Here is the recommendation for the three types of applications in terms of their IO models:

  1. An application that does synchronous IO. It is recommended that such applications always set the HTTP_SEND_RESPONSE_BUFFER_DATA flag for the send IOs.
  2. An application that does asynchronous IO but keeps maximum only one outstanding IO for send on each connection. Here it is recommended that the application should set the HTTP_SEND_RESPONSE_BUFFER_DATA flag for all the intermediate send IOs (when the HTTP_SEND_RESPONSE_MORE_FLAG flag is also set).
  3. An application that utilizes multiple outstanding send IOs on each connection. For instance, an application sends out the next entity body without waiting for the previous send completion. In this case, there is no need to set the HTTP_SEND_RESPONSE_BUFFER_DATA flag since such an application is not blocked in any way. New and truly asynchronous application should try to use this IO model.

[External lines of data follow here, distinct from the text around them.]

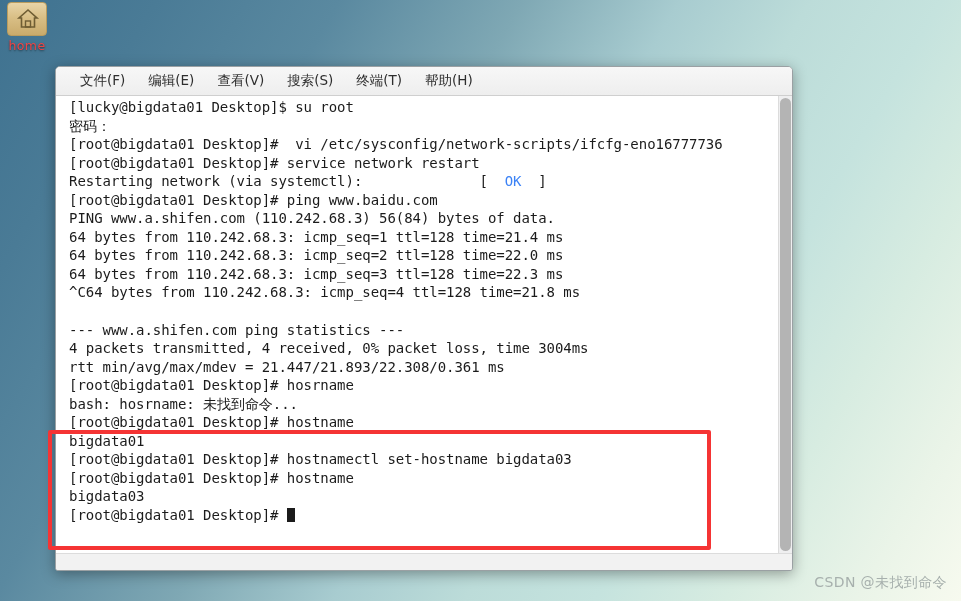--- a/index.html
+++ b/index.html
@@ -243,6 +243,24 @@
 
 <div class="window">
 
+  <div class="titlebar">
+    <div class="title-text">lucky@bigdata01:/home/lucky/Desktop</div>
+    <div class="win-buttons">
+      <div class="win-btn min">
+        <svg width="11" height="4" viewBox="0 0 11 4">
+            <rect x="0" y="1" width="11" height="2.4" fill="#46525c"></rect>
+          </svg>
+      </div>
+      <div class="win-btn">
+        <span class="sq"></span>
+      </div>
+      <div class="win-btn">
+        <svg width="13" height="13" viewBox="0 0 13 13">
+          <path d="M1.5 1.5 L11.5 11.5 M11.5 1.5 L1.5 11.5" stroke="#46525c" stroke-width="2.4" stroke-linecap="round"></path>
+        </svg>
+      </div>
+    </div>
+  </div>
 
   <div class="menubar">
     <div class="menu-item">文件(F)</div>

While setting the buffering flag solves the performance issue for most of the applications that fall under category 1 and 2 above, there are certain negative sides that the user should be aware of:

  1. Setting the flag increases CPU and memory usage. Buffering requires extra memory to store the user response or entity bodies. So this means extra CPU cycles and memory usage. Compared to an truly asynchronous application (category 3 above), an application that sets the buffering flag can expect some decrement in terms of clients being serviced. A trade-off has to be made between application simplicity and system scalability.
  2. When the buffering flag is passed, the send API will be completed as soon as the data is copied and passed to the transport layer. Thus, the completion status of the send API is not indicative of the completion status of the actual send.

- Chun Ye

Comments

  • Anonymous
    August 20, 2006
    PingBack from http://weblog.pigfoot.org/pigfoot/2006/08/21/buffering-in-httpsys/

  • Anonymous
    September 07, 2006
    Here is my explaination on why disable Nagle's Algorithm doesn't help performance.  The reason is that we can only disable it on the server side.  The client side still has Nagle's Algorithm enabled by default so the delayed-ACK issue is still there.  Typically for a GET request, the server is the sender but the delayed-ACK behavior is controlled by the client.  When the client is the sender (for PUT/POST requests), disable Nagle's Algorithm on the server side should make a difference.

    BTW Nagling or Delaye-ACK is only part of the reason that causes the performance problem.  The other part is Round Trip Time, which can't be solved by disabling Nagle's Algorithm.  That is why the buffering is necessary.

  • Anonymous
    May 15, 2012
    Could you please provide the Instructions on how to set the HTTP_SEND_RESPONSE_FLAG_BUFFER_DATA flag to enable TCP buffering on Windows Server 2003 Service Pack 1 Regards, Suman

  • Anonymous
    May 15, 2012
    You use it in the Flags section of the APIs, see msdn.microsoft.com/.../aa364499(v=vs.85).aspx for the HttpSendHttpResponse case.